Work instructions — Repeat word for word the part of the 401(k) plan notes that opens with the words containing "NOTES TO FINANCIAL" and closes with "the Plan’s provisions.".

401(k) Profit Sharing Plan

NOTES TO FINANCIAL STATEMENTS

December 31, 2015 and 2014

 

NOTE A - DESCRIPTION OF THE PLAN

The following description of the Power Great Lakes, Inc. Employees 401(k) Profit Sharing Plan (the “Plan”) provides only general information. Interested parties should refer to the plan document for a more complete description of the Plan’s provisions.

 

1. General

The Plan is a defined contribution profit sharing and 401(k) plan covering eligible employees of Power Great Lakes, Inc. (the “Company”), a wholly-owned subsidiary of Power Solutions International, Inc. Employees are eligible to contribute to the Plan and receive discretionary employer matching contributions on the first day of a calendar quarter upon attaining age 21. Employees are eligible to participate in discretionary profit sharing contributions upon completing 501 hours of service and being employed on the last day of the plan year. Employees represented by a collective bargaining agreement are not eligible to participate in the Plan. The Plan is subject to the provisions of the Employee Retirement Income Security Act of 1974 (“ERISA”).

Record excerpts —
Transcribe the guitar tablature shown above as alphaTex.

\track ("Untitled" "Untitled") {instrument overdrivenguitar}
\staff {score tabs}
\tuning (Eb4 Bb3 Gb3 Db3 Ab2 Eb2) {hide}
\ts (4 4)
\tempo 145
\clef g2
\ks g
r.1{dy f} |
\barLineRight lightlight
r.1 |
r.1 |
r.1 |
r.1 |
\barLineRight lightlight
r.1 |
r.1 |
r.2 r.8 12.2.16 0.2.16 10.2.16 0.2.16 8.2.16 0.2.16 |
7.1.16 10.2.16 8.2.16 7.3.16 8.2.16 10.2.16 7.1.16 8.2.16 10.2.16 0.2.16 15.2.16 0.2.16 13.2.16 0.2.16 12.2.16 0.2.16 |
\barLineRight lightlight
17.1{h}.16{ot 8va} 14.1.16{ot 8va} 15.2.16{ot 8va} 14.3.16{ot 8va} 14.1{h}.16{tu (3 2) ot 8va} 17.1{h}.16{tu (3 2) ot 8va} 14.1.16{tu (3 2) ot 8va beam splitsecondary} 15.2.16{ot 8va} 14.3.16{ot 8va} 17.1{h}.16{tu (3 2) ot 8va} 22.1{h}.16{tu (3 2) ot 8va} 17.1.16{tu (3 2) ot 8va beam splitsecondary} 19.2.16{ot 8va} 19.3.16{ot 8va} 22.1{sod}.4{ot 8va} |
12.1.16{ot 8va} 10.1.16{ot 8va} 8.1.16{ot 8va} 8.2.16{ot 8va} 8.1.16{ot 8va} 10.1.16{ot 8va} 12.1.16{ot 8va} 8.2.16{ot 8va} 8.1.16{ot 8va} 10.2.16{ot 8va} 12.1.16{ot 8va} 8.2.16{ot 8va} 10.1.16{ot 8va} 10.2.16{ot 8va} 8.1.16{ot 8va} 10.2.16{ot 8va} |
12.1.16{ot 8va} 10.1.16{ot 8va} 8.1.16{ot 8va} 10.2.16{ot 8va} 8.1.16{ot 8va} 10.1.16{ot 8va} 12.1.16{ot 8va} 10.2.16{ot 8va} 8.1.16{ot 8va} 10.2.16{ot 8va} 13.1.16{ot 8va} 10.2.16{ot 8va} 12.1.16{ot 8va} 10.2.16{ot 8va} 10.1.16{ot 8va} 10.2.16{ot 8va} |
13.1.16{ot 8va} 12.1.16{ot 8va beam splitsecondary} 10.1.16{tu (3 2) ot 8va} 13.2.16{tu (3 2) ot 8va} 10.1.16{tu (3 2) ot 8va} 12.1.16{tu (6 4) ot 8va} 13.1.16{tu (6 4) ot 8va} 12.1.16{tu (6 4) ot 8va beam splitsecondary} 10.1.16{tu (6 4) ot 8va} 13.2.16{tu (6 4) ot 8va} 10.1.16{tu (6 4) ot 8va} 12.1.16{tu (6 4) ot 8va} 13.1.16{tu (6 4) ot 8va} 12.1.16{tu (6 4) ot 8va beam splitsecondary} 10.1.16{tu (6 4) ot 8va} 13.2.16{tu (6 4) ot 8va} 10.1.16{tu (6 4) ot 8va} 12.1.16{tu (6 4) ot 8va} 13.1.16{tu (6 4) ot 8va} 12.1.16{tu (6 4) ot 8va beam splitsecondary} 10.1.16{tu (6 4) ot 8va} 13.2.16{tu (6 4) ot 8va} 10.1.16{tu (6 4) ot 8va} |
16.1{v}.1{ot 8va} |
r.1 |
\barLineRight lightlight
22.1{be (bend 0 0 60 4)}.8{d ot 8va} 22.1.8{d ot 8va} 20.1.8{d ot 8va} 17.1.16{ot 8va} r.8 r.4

Written solution —
NOTES TO FINANCIAL STATEMENTS

December 31, 2015 and 2014

 

NOTE A - DESCRIPTION OF THE PLAN

The following description of the Power Great Lakes, Inc. Employees 401(k) Profit Sharing Plan (the “Plan”) provides only general information. Interested parties should refer to the plan document for a more complete description of the Plan’s provisions.